We were also forced to work unpaid overtime continually in order to meet our quotas for signatures. The night before the first mass firing, we were ALL forced to work unpaid overtime stuffing envelopes with petitions for people who requested to be mailed a petition. Materials were poorly distributed, there were too many people crowded in the rooms, and we were told that our dinner was going to be provided so no one bought dinner. The pizza was 3 hours late, it was cold, and there wasn’t enough for everyone…”
It appears that any who expressed dissent over contract violations were fired for “Insubordination”. At one time 25 were fired all at once which would amount to one in four of those attending.
Cat Dean commented the following on the mass firing in her private interview.
“Greiss told everyone on the conference call essentially that as capitalists, they should understand why we were fired, and that anyone who questioned them was next…Insubordination would not be tolerated.

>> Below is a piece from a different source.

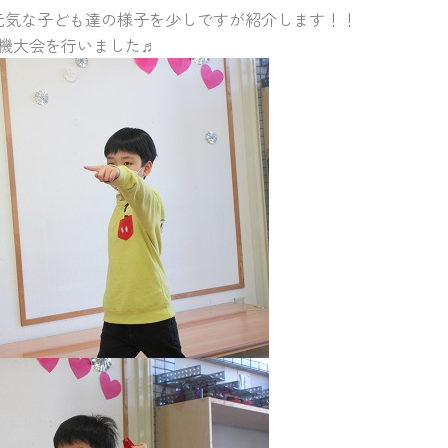
元気な子ども達の様子を少しですが紹介します！！
機大会を行いました♬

Insubordination in this case is simply knowing your rights, especially in a contract that explicitly states what you’re promised.
A friend of mine was fired the next morning because he was rallying with the people who had been fired and trying to find them other jobs. He had no intention of going to the press, but leadership said that “they believed he was going to the press and that he was now a threat to the campaign.” – Cat Dean
The quotes above were only a fraction of what has been recorded to have allegedly taken place and the validity of the information shared rests on the shoulders of the sources.
So in light of that, a group of current and former YAL activists and affiliates have asked for a public apology and the promise of better future conditions for activists.
YAL was contacted for comment and did not respond after being given a 48 hour notice.
UPDATE: A few weeks after this story was released some within YAL Leadership did release some heartfelt apologises in the form of various emails.